Re: [PATCH 1/3] KVM: x86/mmu: Dynamically allocate shadow MMU's hashed page list

Vipin Sharma <vipinsh@xxxxxxxxxx> · Mon, 17 Mar 2025 09:37:32 -0700

On 2025-03-14 19:40:08, Sean Christopherson wrote:
> Dynamically allocate the (massive) array of hashed lists used to track
> shadow pages, as the array itself is 32KiB, i.e. is an order-3 allocation
> all on its own, and is *exactly* an order-3 allocation.  Dynamically
> allocating the array will allow allocating "struct kvm" using regular
> kmalloc(), and will also allow deferring allocation of the array until
> it's actually needed, i.e. until the first shadow root is allocated.
> 
> Signed-off-by: Sean Christopherson <seanjc@xxxxxxxxxx>
> ---
>  arch/x86/include/asm/kvm_host.h |  4 ++--
>  arch/x86/kvm/mmu/mmu.c          | 21 ++++++++++++++++++++-
>  arch/x86/kvm/x86.c              |  5 ++++-
>  3 files changed, 26 insertions(+), 4 deletions(-)
> 
> --- a/arch/x86/kvm/mmu/mmu.c
> +++ b/arch/x86/kvm/mmu/mmu.c
> @@ -6673,13 +6685,19 @@ static void kvm_mmu_zap_all_fast(struct kvm *kvm)
>  		kvm_tdp_mmu_zap_invalidated_roots(kvm, true);
>  }
>  
> -void kvm_mmu_init_vm(struct kvm *kvm)
> +int kvm_mmu_init_vm(struct kvm *kvm)
>  {
> +	int r;
> +
>  	kvm->arch.shadow_mmio_value = shadow_mmio_value;
>  	INIT_LIST_HEAD(&kvm->arch.active_mmu_pages);
>  	INIT_LIST_HEAD(&kvm->arch.possible_nx_huge_pages);
>  	spin_lock_init(&kvm->arch.mmu_unsync_pages_lock);
>  
> +	r = kvm_mmu_alloc_page_hash(kvm);
> +	if (r)
> +		return r;
> +

In the patch 3, shouldn't this be moved to else part of the below 
'if (tdp_mmu_enabled)' line? Otherwise, this hash array will always get
allocated.

>  	if (tdp_mmu_enabled)
>  		kvm_mmu_init_tdp_mmu(kvm);
>  
> --- a/arch/x86/kvm/x86.c
> +++ b/arch/x86/kvm/x86.c
> @@ -12704,7 +12704,9 @@ int kvm_arch_init_vm(struct kvm *kvm, unsigned long type)
>  	if (ret)
>  		goto out;
>  
> -	kvm_mmu_init_vm(kvm);
> +	ret = kvm_mmu_init_vm(kvm);
> +	if (ret)
> +		goto out_cleanup_page_track;
>  
>  	ret = kvm_x86_call(vm_init)(kvm);
>  	if (ret)
> @@ -12757,6 +12759,7 @@ int kvm_arch_init_vm(struct kvm *kvm, unsigned long type)
>  
>  out_uninit_mmu:
>  	kvm_mmu_uninit_vm(kvm);
> +out_cleanup_page_track:

I think there is a memory leak in this series.

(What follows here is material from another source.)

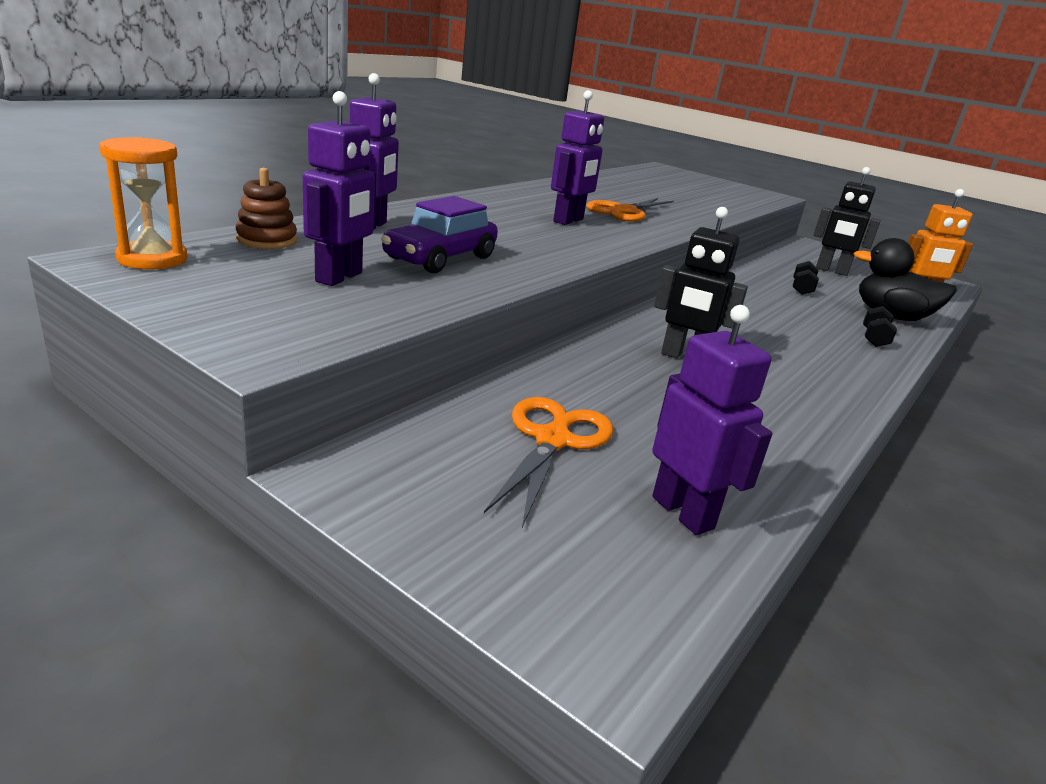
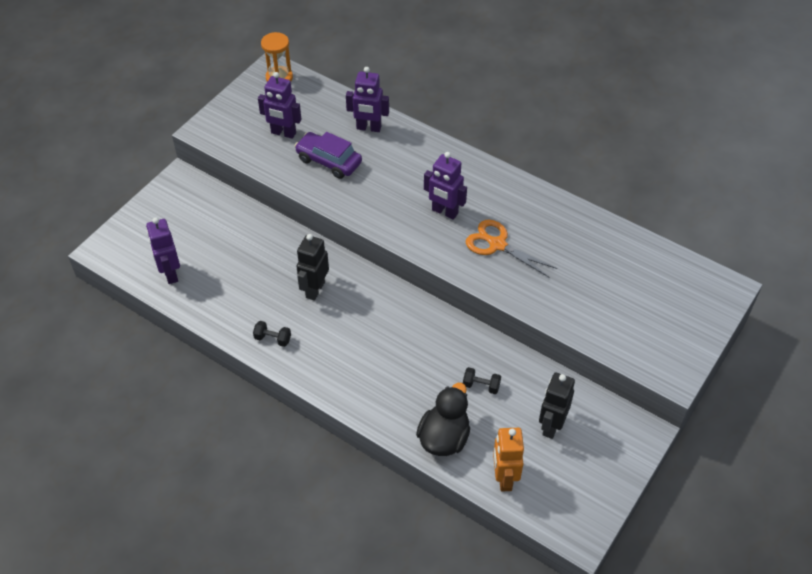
camera: 90 degrees right, 25 degrees up
(267, 240) = (322, 100): brown stacking toy -> none
(552, 440) = (214, 234): orange scissors -> none
(683, 512) = (170, 274): purple robot -> purple robot turned 105 degrees clockwise
(874, 339) = (388, 408): black dumbbell -> black dumbbell (273, 339)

1. kvm_mmu_uninit_vm() is not freeing kvm->arch.mmu_page_hash. So, in
error case out_uninit_mmu will not recover memory allocated in
kvm_mmu_alloc_page_hash().

2. When VM terminates or is killed then the same thing will happen, no
one is reclaiming the memory.

>  	kvm_page_track_cleanup(kvm);
>  out:
>  	return ret;